Stadtkapelle spielt zum Frühschoppen
Ganz im Südwesten, der dritten Station, waren die Frühlings-Fest-Organisatoren ebenfalls schon früh auf den Beinen. Der Musikverein Stadtkapelle spielte zum Frühschoppen auf. Vor allem aber galt es, den gewohnt großen Besucherstrom im Gewerbegebiet Memmelers Wiese zu kanalisieren: hier Verpflegung, dort Seile drehen, Spiel und Spaß – und vor den Geschäften Produktvorführungen. Die Bewirtung arbeitete die „Groß-Fest-Lagen“ erprobte Feuerwehr auf gewohnt routinierte Weise ab. Zwischenzeitlich sorgten Übungen der Jugendfeuerwehr und der Bergwacht für Kurzweil.

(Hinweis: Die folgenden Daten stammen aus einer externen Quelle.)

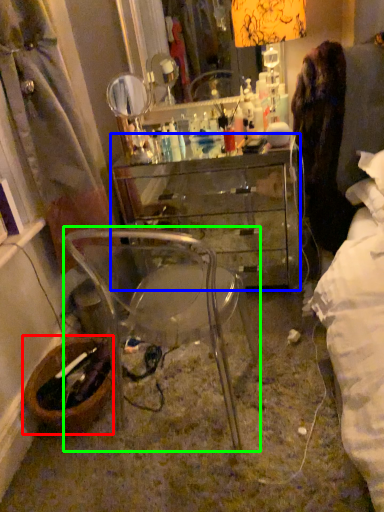
Question: Which object is the closest to the picnic basket (highlighted by a red box)? Choose among these: desk (highlighted by a blue box) or chair (highlighted by a green box).

Choices:
 (A) desk
 (B) chair

Answer: (B)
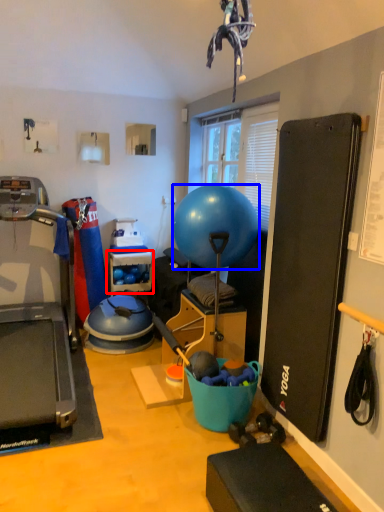
Question: Which of the following is the closest to the observer, shelf (highlighted by a red box) or ball (highlighted by a blue box)?

Choices:
 (A) shelf
 (B) ball

Answer: (B)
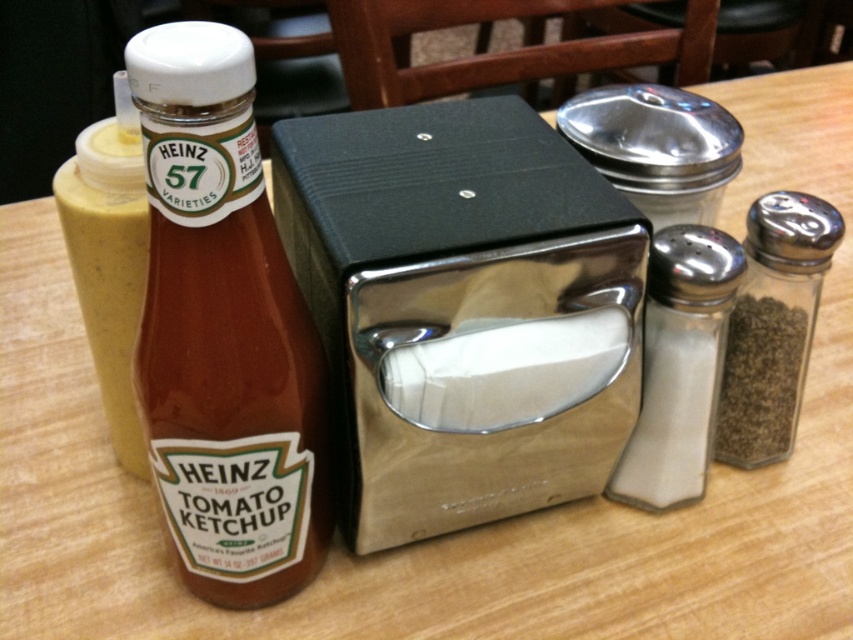
Is matte glass bottle at left to the right of clear glass salt shaker at right from the viewer's perspective?

No, matte glass bottle at left is not to the right of clear glass salt shaker at right.

Does matte glass bottle at left appear under clear glass salt shaker at right?

Indeed, matte glass bottle at left is positioned under clear glass salt shaker at right.

Does point (218, 163) lie behind point (729, 333)?

That is False.

This screenshot has height=640, width=853. Find the location of `matte glass bottle at left`. matte glass bottle at left is located at coordinates click(223, 332).

Which is in front, point (700, 372) or point (798, 304)?

Point (700, 372) is in front.

Where is `white glass salt shaker at right`? Image resolution: width=853 pixels, height=640 pixels. white glass salt shaker at right is located at coordinates (679, 365).

Can you confirm if matte glass bottle at left is bigger than white glass salt shaker at right?

Correct, matte glass bottle at left is larger in size than white glass salt shaker at right.

Based on the photo, measure the distance between matte glass bottle at left and camera.

matte glass bottle at left and camera are 12.19 inches apart from each other.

Besonders gut kam beim Publikum – neben viel Unterhaltung und Sonnenschein – an, dass die Autos zu Hause gelassen werden konnten. Denn jahrelange Routine und eine gute Planung machten es möglich: In einer Art Rundkurs zogen die kostenlosen Shuttle-Busse den gesamten Frühlingserwachentag über durch das Stadtgebiet, während der Bürgerbus seine Pfullinger Kundschaft aus den Halbhöhenladen in die City brachte.